The story began long ago and it revolves around Eileen’s grandfather, Elisha, and his twin sister, Tanya Donner. The pogroms were in full force and the Donner family decided to move out of Nikolaev in Ukraine. The family was a large one – 17 children, of whom 11 made it into adulthood. Of the 11 children, 10 were ready to leave Ukraine, but Tanya, already married by 1904 and living in what is known as Kherson with children, could not depart with the family. The way Eileen tells it is that, in 1904, her great- grandfather Aaron Donner, the man who had fathered all of these 17 children, went to Kherson to say goodbye to his daughter Tanya and her family. He recorded his trip in his diary – all in Yiddish. That was a good move, genealogically speaking.

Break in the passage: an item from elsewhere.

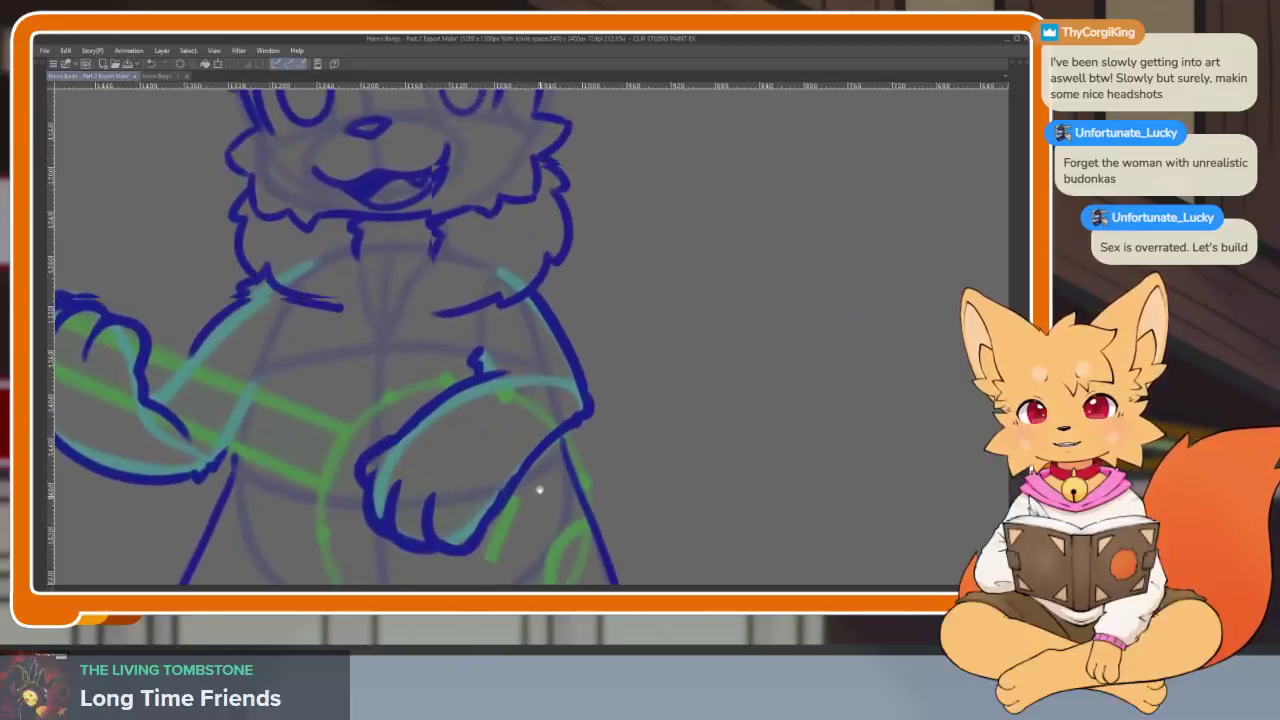
scroll(541, 484, down, 1)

Sadly, like so many other families, the details of the Donner (sometimes spelled Doner) family history were not discussed much in the family once they arrived in Canada. The grandparents had died at a time when Eileen and her cousins were too young to inquire about their origins. There were no pictures or letters of the Kherson relatives either. In short, it was as if the family left behind had vanished. This is a story familiar to many Jewish families.

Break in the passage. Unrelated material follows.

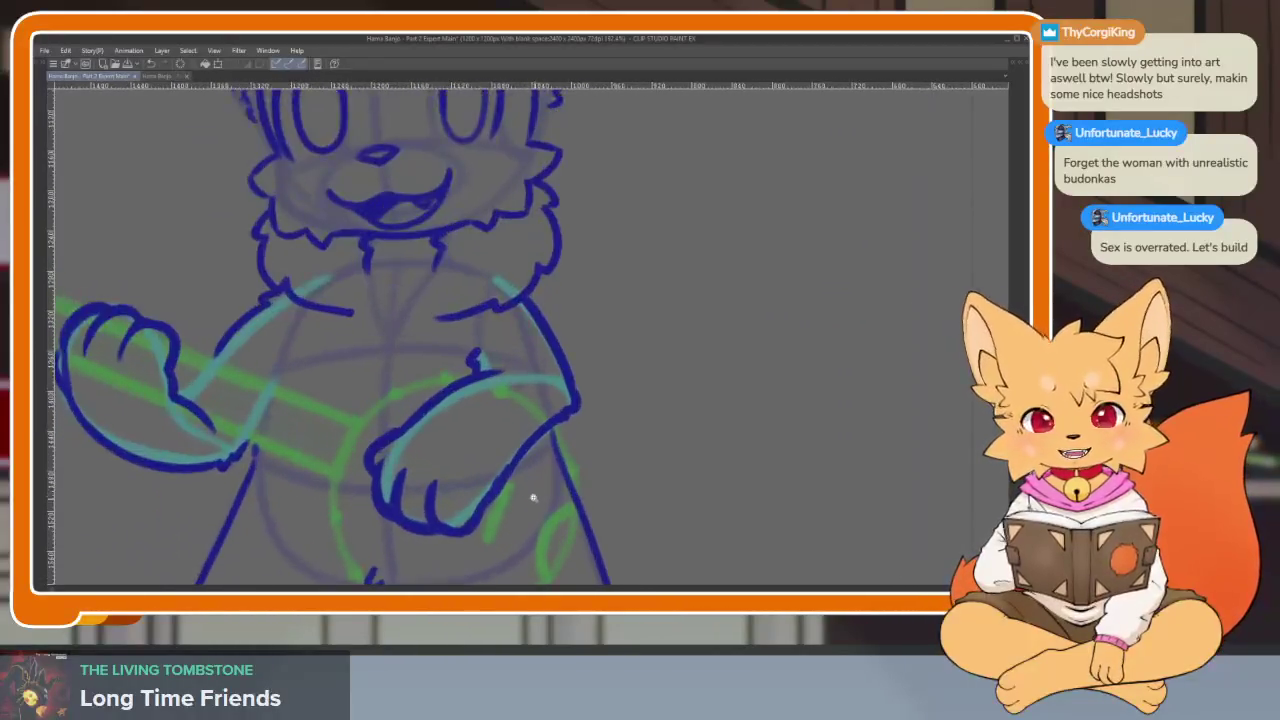
Toggle the tool, layer and timeline palettes to check the current frame
key(Tab)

Now, Eileen as it turned out, was well positioned to delve into a genealogical pursuit of her family. In 1998, after retirement, she began a 20 year stint at the Los Angeles Public Library, History and Genealogy Department. As a hobby, she started to collect family history. She recalled seeing the diary of her great-grandfather as a youngster and she wondered whatever had happened to that diary. Well, one of her cousins, former Winnipegger Arthur Donner, had in fact located it and had it translated from Yiddish into readable English. And, there was the story relating to Elisha’s sister Tanya left behind in Ukraine and the farewell visit by the great-grandfather, Aaron. Her married name as revealed by the diary was Yablonsky.
It could have ended there. However, a group of people working with Eileen in the Genealogy Department decided to have a DNA test completed for them by Ancestry.com and their results were then uploaded or at least delivered to MyHeritage.com, headquartered in Israel. Eileen was skeptical about this whole process but, lo and behold, it turned out a cousin was discovered in Poland. Eileen still remained dubious, but reluctantly emailed this supposed cousin, asking if the cousin was a Yablonsky. The answer came almost immediately. This supposed Polish relative, whose name, it turned out, was Sasha, was a grandchild of Tanya Yablonsky.
Tanya, though separated from her family in Canada, had still managed to survive – and continue to have children. Ultimately, Tanya had over 200 descendants. Only one person did not make it through the wars, the Gulag and indeed the Russian revolution. The family was spread out through St. Petersburg, Moscow, Kiev, Israel and, as Eileen was to discover: Poland. It turned out that Tanya lived until 1959 and Sasha had memories of sitting on his great-grandmother’s lap, listening to her tell him about her father, Aaron Donner. Sasha even provided Eileen with a family tree and, with the facility of Facebook, Eileen was able to connect with various branches of that side of the family. The diary is now being translated into Russian.
What is one to make of this story? To me it is all about the value of keeping a diary and as well, the beauty of DNA testing. There are many critics of the public access to DNA results, but in this case, what can be said for sure, is that the family ties were never “Severed” (sorry, I couldn’t resist) – all due to Aaron Donner’s diary and DNA.